BELEAGUERED Gordon Brown today pledges to cut broke Britain’s debt in half by 2013.
 
Writing in the News of the World on the eve of the Labour Party conference, the PM promises to get the economy under control WITHOUT massive cuts.
 
Mr Brown launches his general election campaign with ambitious promises to:
 
 REDUCE the Treasury’s deficit by half in four years. But he says: “We should protect frontline services and continue to invest in a high growth, high employment future.”
 
 ORDER police to hold monthly ‘beat meetings’ with residents to find out what problems they want tackled.
 
 GIVE patients the right to have cancer tests and learn the results within a week in a £1 billion scheme funded from savings in hospital building programmes.
 
Mr Brown faces the fight of his life this week as he must reunite the Labour party, raise MPs’ morale and give delegates policies to take on the campaign trail.

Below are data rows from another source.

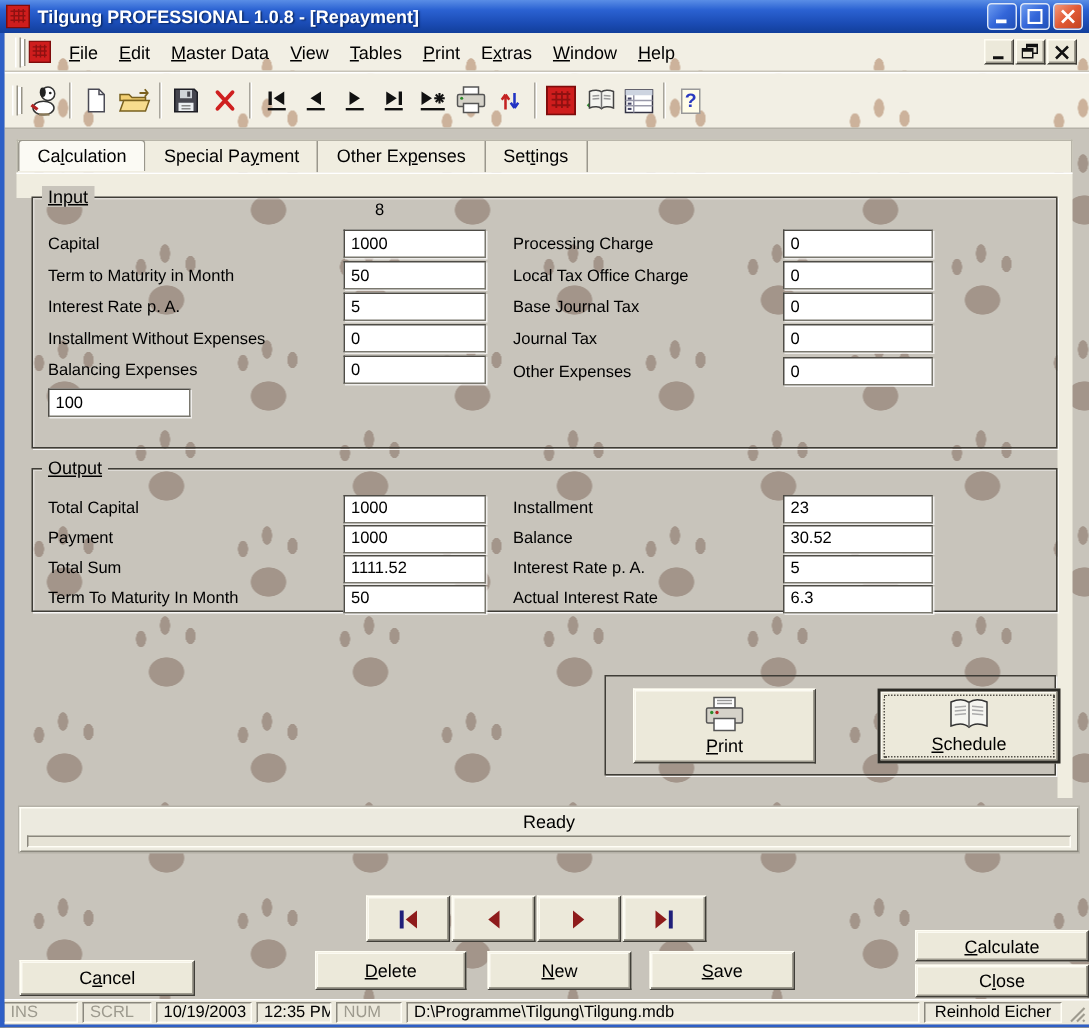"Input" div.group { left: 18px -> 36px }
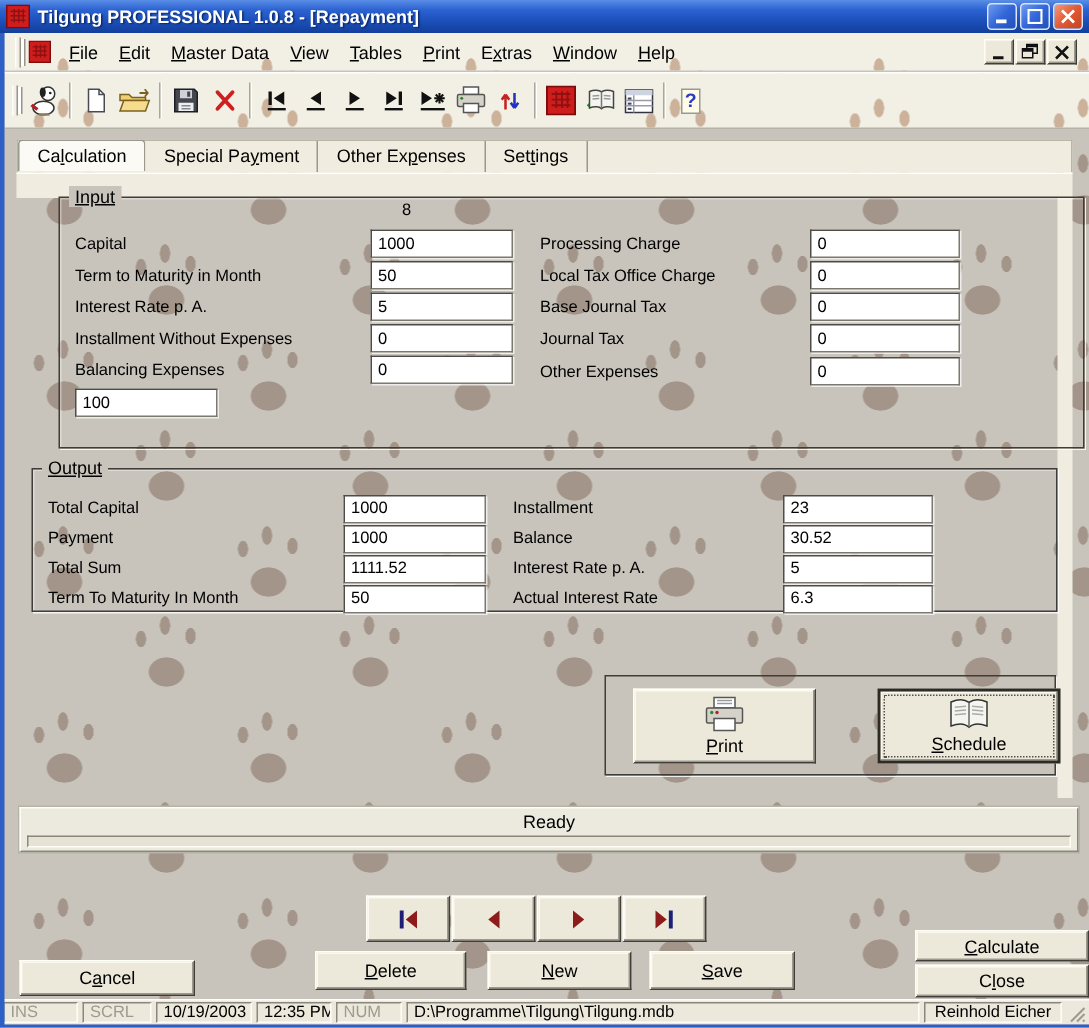"Payment Rate" span.flabel { html: none -> <span>Payment Rate</span> }
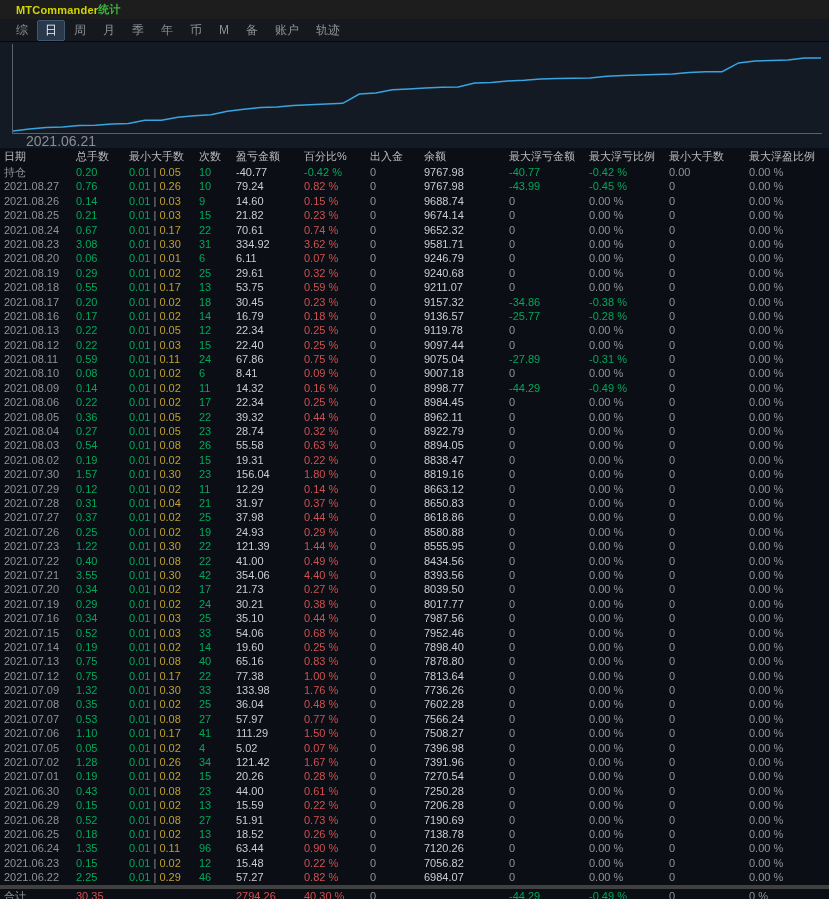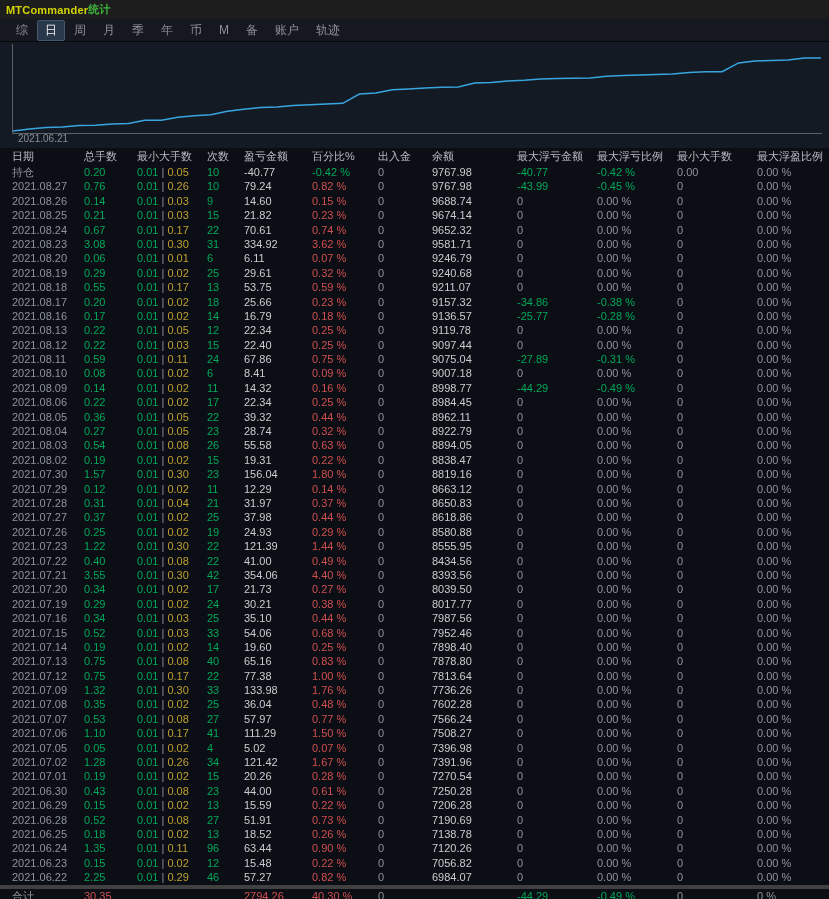"MTCommander" .titlebar { padding-left: 6px -> 16px }
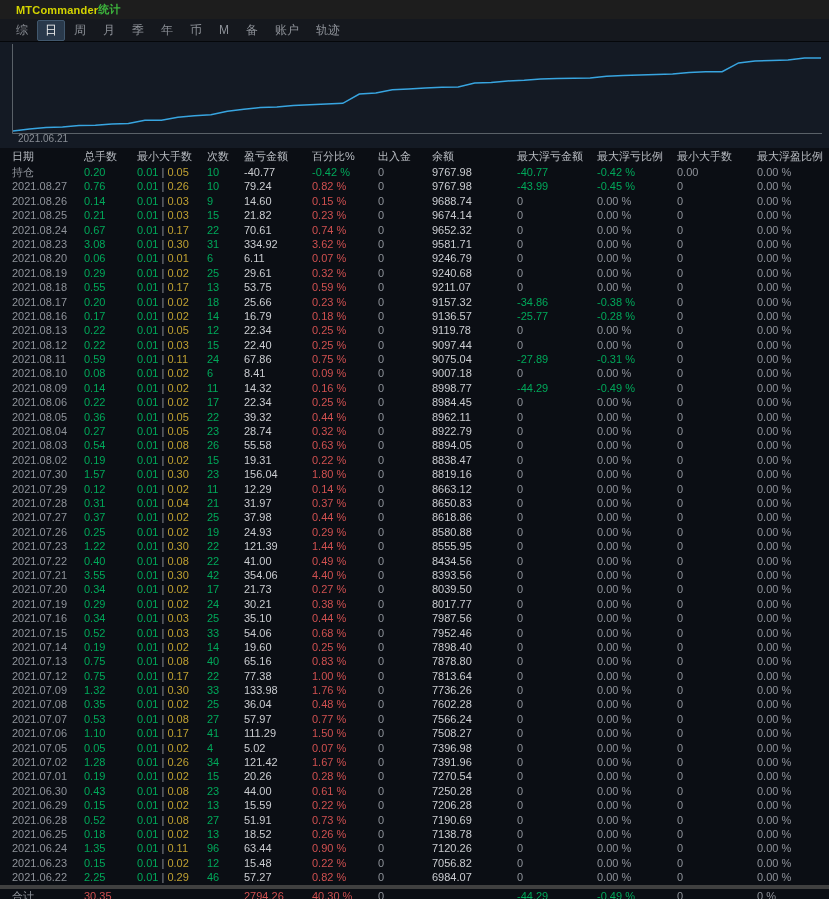"2021.06.21" .chart-x-label { font-size: 10px -> 14px; left: 18px -> 26px }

Today he tells the News of the World: “The stakes will be high at the next election for families across Britain — that’s why I am determined to win this fight for our country’s future.”
 
He adds: “I am as hungry and determined to work for a fairer, more responsible country as I was the first day I entered Parliament.
 
He adds: “The country is beginning to show we can fight back in the battle against the global recession because we set the right course when times were tough and convinced others to follow.”
 
Mr Brown will also announce to conference that he is to rush in new laws which will force his and future governments to reduce the level of their debts.
 
 DAVID Miliband has been handed the “graveyard slot” by conference organisers.
 
The Foreign Secretary, who was accused of preparing a leadership bid in 2008, will address delegates on Thursday, two days after the PM’s keynote speech, and when most people are heading home.
 
Mr Brown’s supporters are desperate to stop Mr Miliband upstaging the PM.